:: TASK TO CARRY OUT ::
From the first line to the last, return the data exactly, with no pictures.

:: EXERCISE DATA ::
----

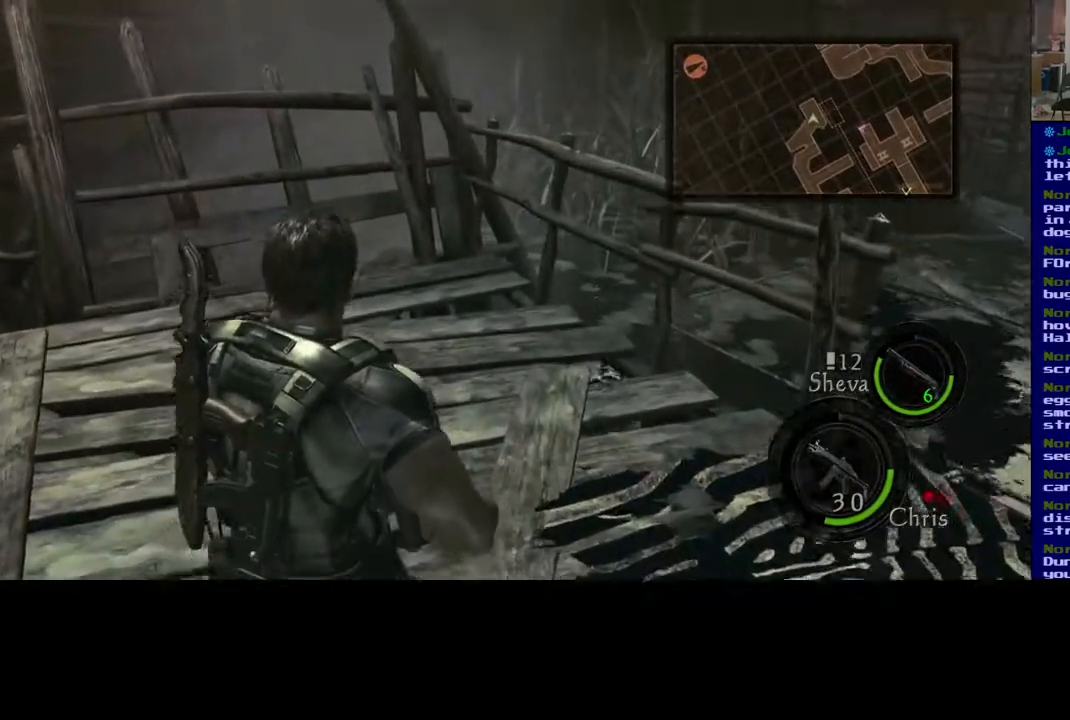
{"buttons": [], "left_stick": "up-right", "right_stick": "left", "events": [[233, "right_stick", "left"], [300, "left_stick", "up-right"]]}
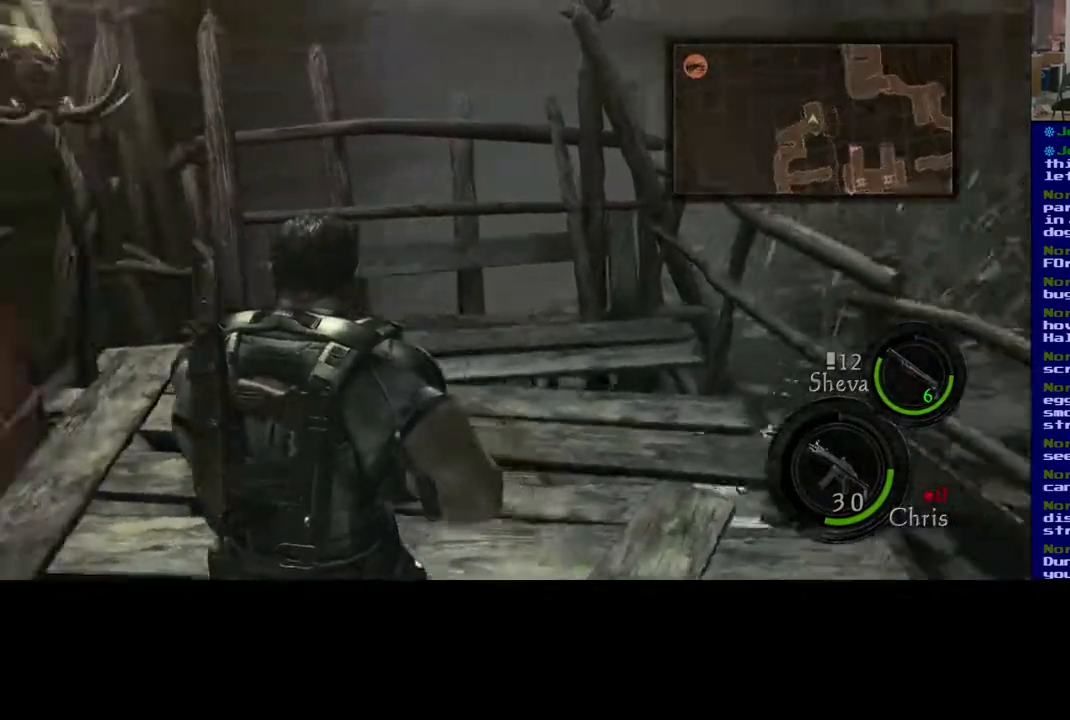
{"buttons": [], "left_stick": "right", "right_stick": "center", "events": [[383, "right_stick", "center"], [483, "left_stick", "right"]]}
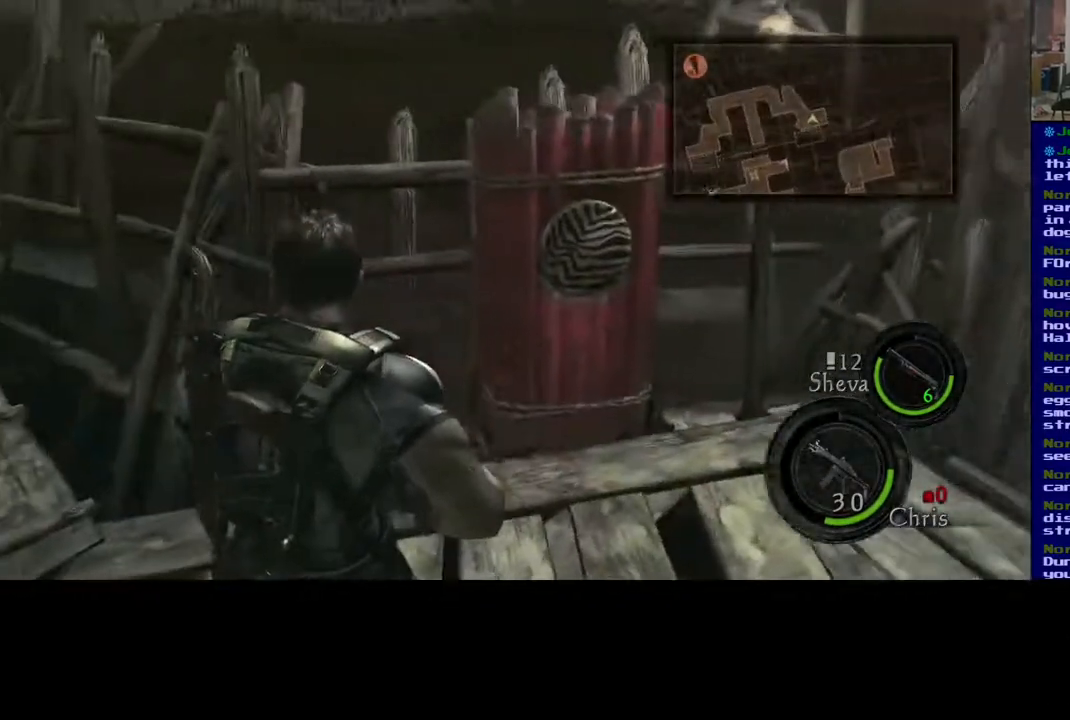
{"buttons": [], "left_stick": "up-right", "right_stick": "left", "events": [[217, "left_stick", "up-right"], [450, "right_stick", "left"]]}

----

:: TASK RESULT ::
{"buttons": [], "left_stick": "up-right", "right_stick": "left", "events": [[233, "right_stick", "left"], [300, "left_stick", "up-right"]]}
{"buttons": [], "left_stick": "right", "right_stick": "center", "events": [[383, "right_stick", "center"], [483, "left_stick", "right"]]}
{"buttons": [], "left_stick": "up-right", "right_stick": "left", "events": [[217, "left_stick", "up-right"], [450, "right_stick", "left"]]}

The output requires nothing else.